Because herbivores’ plant-based diet is relatively low in nutrition, they frequently grow massive in order to cover more ground to forage more food – and to accommodate long, complex digestive tracts that extract maximum nutrients from it. Carnivores, on the other hand, must grow large enough to both keep up with and defeat herbivores. Though omnivores’ buffet-style menus usually keep their stomachs full, their high energy demands force them to focus on nuts, insects, and other small, energy-dense foods. While invertivores eat mostly protein-rich prey, their small size, combined with stiff competition from other invertivores, confines them to the smallest sizes of all.
The end result is a U-shaped distribution of average and maximum body size distributions in mammals. To assess the generalizability of that pattern in the modern era, the researchers gathered body-size data from 5,033 mammals, 8,991 birds, 7,356 reptiles, and 2,795 fishes.

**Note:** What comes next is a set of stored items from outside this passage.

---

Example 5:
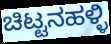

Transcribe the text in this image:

ಚಿಟ್ಟನಹಳ್ಳಿ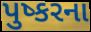
પુષ્કરના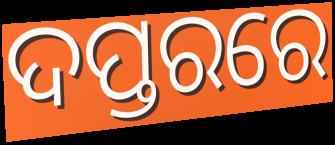
ଦପ୍ତରରେ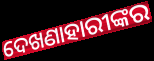
ଦେଖଣାହାରୀଙ୍କର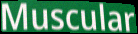
MuscularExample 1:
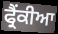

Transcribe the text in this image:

ਫ੍ਰੈਂਕੀਆ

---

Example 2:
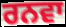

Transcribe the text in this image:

ਰਨਵਾ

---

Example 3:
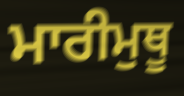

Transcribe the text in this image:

ਮਾਰੀਮੁਥੂ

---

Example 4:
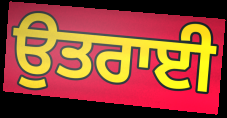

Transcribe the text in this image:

ਉਤਰਾਈ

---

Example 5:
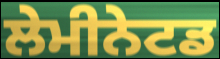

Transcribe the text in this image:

ਲੇਮੀਨੇਟਡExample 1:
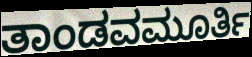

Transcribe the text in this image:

ತಾಂಡವಮೂರ್ತಿ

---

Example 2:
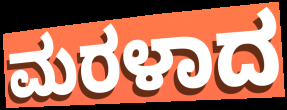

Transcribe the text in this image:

ಮರಳಾದ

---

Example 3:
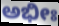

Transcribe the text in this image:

ಅಭೀಃ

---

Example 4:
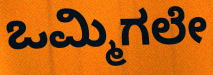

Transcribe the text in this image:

ಒಮ್ಮಿಗಲೇ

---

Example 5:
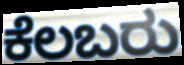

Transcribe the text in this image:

ಕೆಲಬರು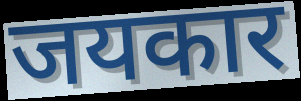
जयकार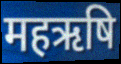
महऋषिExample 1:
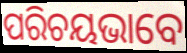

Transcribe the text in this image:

ପରିଚୟଭାବେ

Though the pattern was absent in marine mammals and seabirds, most likely due to the unique demands of living in water, it did emerge in the other vertebrate groups studied by the team: reptiles, saltwater fishes, and land-based birds. When analyzing land mammals, land birds, and saltwater fishes, the pattern held across various biomes — forests vs. grasslands vs. deserts, for example, or the tropical Atlantic Ocean vs. the temperate North Pacific.
“Showing that this exists across all these different groups does suggest that it is something fundamental about how vertebrates acquire energy, how they interact with one another, and how they coexist,” said co-author Kate Lyons, assistant professor of biological sciences at Nebraska. “We don’t know whether it’s necessary — there might be other ways of organizing vertebrate communities with respect to body size and diet — but it certainly is sufficient.”

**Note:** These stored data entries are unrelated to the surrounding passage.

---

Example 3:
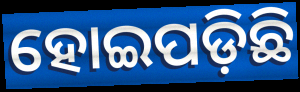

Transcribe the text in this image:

ହୋଇପଡ଼ିଛି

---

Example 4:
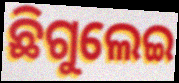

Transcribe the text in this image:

ଛିଗୁଲେଇ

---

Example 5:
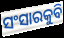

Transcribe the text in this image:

ସଂସାରକୁବି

But the researchers were also interested in learning how long the U-curve may have endured. So they analyzed fossil records from 5,427 mammal species, some of which date as far back as the
From 145 million to 100 million years ago, the Earth was in the Early Cretaceous Period. Lyons and colleagues first gathered the fossil data as part of a 2018 study on the extinction of large mammals caused by humans and their recent ancestors.

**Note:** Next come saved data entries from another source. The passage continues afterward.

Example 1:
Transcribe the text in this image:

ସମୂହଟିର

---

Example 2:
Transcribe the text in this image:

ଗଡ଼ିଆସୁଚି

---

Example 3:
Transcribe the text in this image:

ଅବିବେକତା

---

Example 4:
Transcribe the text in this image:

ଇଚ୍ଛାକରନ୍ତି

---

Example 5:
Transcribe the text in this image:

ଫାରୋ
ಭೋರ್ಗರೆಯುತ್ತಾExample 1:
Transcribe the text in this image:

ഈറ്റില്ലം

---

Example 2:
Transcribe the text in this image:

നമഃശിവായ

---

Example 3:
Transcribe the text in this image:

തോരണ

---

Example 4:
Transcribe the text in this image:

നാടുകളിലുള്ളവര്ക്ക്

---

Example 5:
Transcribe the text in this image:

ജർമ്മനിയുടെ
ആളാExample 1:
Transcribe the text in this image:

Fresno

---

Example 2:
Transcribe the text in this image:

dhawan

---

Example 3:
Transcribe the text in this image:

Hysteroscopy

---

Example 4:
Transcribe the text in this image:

“To my knowledge, this is the most comprehensive study of the evolution of body size and, in particular, diet in mammals over time,” Gearty said.
It was discovered that the U-curve dates back at least 66 million years, when non-avian dinosaurs had just been wiped out and mammals had not yet evolved into the dominant animal class that they are today.
The shape of things to come
After cataloguing the U-present curve’s and past, Gearty, Lyons, and their colleagues turned their attention to its potential future. The team reported that the median sizes of herbivores and omnivores have decreased roughly 100-fold since the emergence of Neanderthals and Homo sapiens over the last few hundred thousand years, while carnivores have decreased by about 10 times in the same time period. As a result, the long-standing U-curve has begun to flatten, according to Gearty.
In that vein, the team predicts that multiple large and medium-sized mammals, including the tiger and Javan rhinoceros, which have only humans as predators, will become extinct within the next 200 years. According to the researchers, the predicted extinctions would only exacerbate the disruption of the U-curve, especially to the extent that the loss of large herbivores could trigger or accelerate the loss of large carnivores that prey on them.